Let’s compare what went into the FFN (multi-head attention output) with what came out.

print("Position 1 ('I') - Before and After FFN")
print("=" * 70)
print()
print(f"Before FFN (attention output):")
print(f"  {format_vector(multi_head_output[1])}")
print()
print(f"After FFN:")
print(f"  {format_vector(ffn_output[1])}")
print()
print("The FFN has transformed the representation through")
print("expansion → non-linearity → projection.")
Position 1 ('I') - Before and After FFN
======================================================================

Before FFN (attention output):
  [ 0.0269,  0.0066,  0.0113, -0.0154,  0.0114,  0.0032, -0.0065, -0.0108,  0.0190, -0.0091,  0.0180,  0.0097, -0.0075,  0.0061, -0.0079,  0.0110]

After FFN:
  [ 0.0012, -0.0877, -0.0015,  0.2298,  0.0984,  0.0971, -0.2083,  0.0581,  0.1963,  0.0669, -0.0434, -0.0800,  0.1372, -0.0373,  0.1639,  0.0528]

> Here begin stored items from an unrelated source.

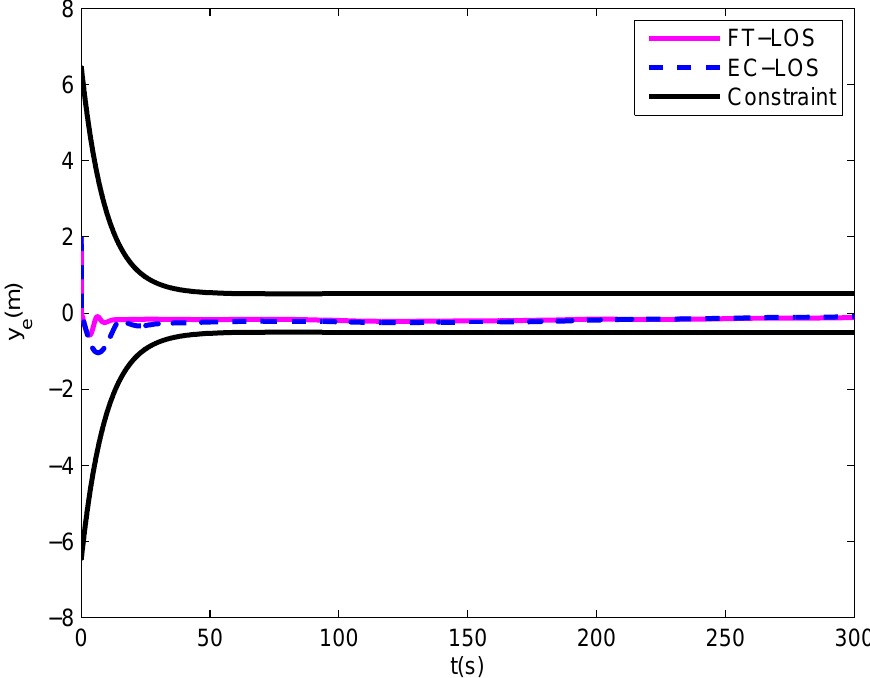
Figure 7. Cross-track error of the underactuated MSV by different guidance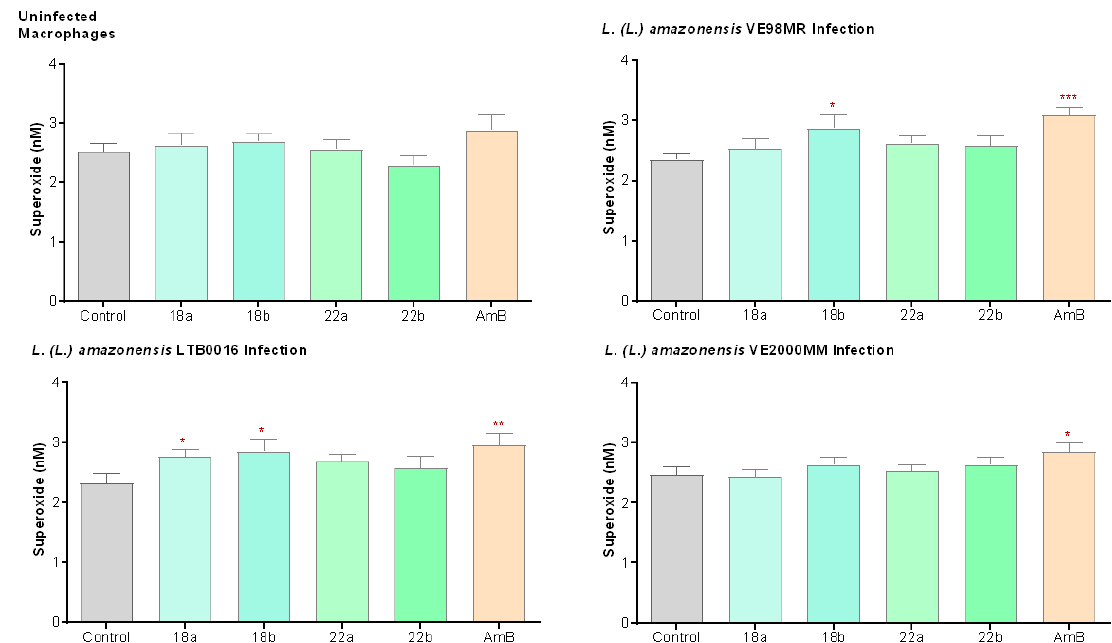
Figure 4. Effect of betulin derivatives on the production of superoxide anion (O 2 − ) by healthy macrophages, or macrophages infected by LTB0016, VE98MR, or VE2000MM, at two increasing concentrations (a and b): 18 (1 and 2 µM), 22 (2 and 4 µM), incubated for 48 h. Each bar represents the average ( n = 3 independent experiments) with its respective standard error (SEM). * p < 0.05; ** p < 0.005; *** p < 0.0005 with respect to the control without treatment. Control: control without treatment; AmB: amphotericin, 0.1 µM.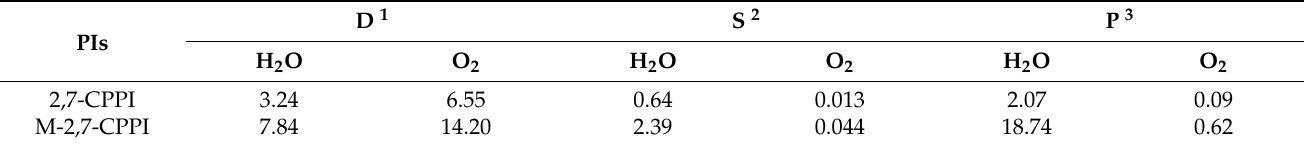
Figure 13. Sorption sites of O 2 and H 2 O in M-2,7-CPPI and 2,7-CPPI. (Red, yellow, and blue stand for low, medium, and high adsorption amounts, respectively.). 3.8.3. Gas Permeability The permeability coefficient (P) was calculated with the equation P = D × S as elu- cidated by the solution-diffusion mechanism [44] and is shown in Table 5. The simulated P of O 2 and H 2 O in the two isomeric polyimides displayed the same variation trend with the experimental values, proving the viability of molecular simulation on gas permeabil- ity. Altering the linkage from para to meta impeded the dense chain stacking and thus increased free volumes, promoting the gases diffusivity and solubility. Consequently, the meta -based isomer M-2,7-CPPI showed increased gas permeability and therefore reduced barrier properties. 4. Conclusions A diamine (M-2,7-CPDA) bearing carbazole moiety was synthesized by a two-step method. This diamine is an isomer of our previously reported diamine 2,7-CPDA, in which the substituted position of amino is altered from para to meta . Both diamines were polymerized with PMDA to obtain two isomeric polyimides (M-2,7-CPPI and 2,7-CPPI). The two isomeric PIs showed comparable thermal stability. Meta -linked M-2,7-CPPI had lower mechanical properties and higher CTE than para -linked 2,7-CPPI. Molecular sim- ulation, PALS and WAXD were employed to explore the effect of molecular isomerism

The FFN has transformed the representation through
expansion → non-linearity → projection.

What the FFN Accomplishes

The FFN serves several purposes:

  1. Non-linearity: Attention is linear; GELU adds the non-linear transformations needed to learn complex functions.

  2. Position-wise processing: Each token gets independent processing time. Attention mixed information between tokens; FFN lets each token digest what it learned.

  3. Feature transformation: The expansion to 64 dimensions gives the model room to create new feature combinations, emphasize important patterns, and suppress noise.

  4. Memory storage: Research suggests FFNs act as key-value memories, storing factual knowledge learned during training.

What’s Next

There’s a problem: we just replaced the attention output with the FFN output. All that information from attention is gone!

That’s where residual connections come in. Instead of replacing, we’ll add the FFN output to the original input. This way:

  • The original information is preserved

  • The FFN learns to compute changes rather than complete replacements

  • Gradients can flow directly through the residual path

We’ll also apply layer normalization to keep activations stable. That’s the next notebook.

# Store for next notebook
ffn_data = {
    'X': X,
    'tokens': tokens,
    'multi_head_output': multi_head_output,
    'ffn_output': ffn_output,
    'W1': W1, 'b1': b1,
    'W2': W2, 'b2': b2
}
print("FFN complete. Ready for layer normalization.")
FFN complete. Ready for layer normalization.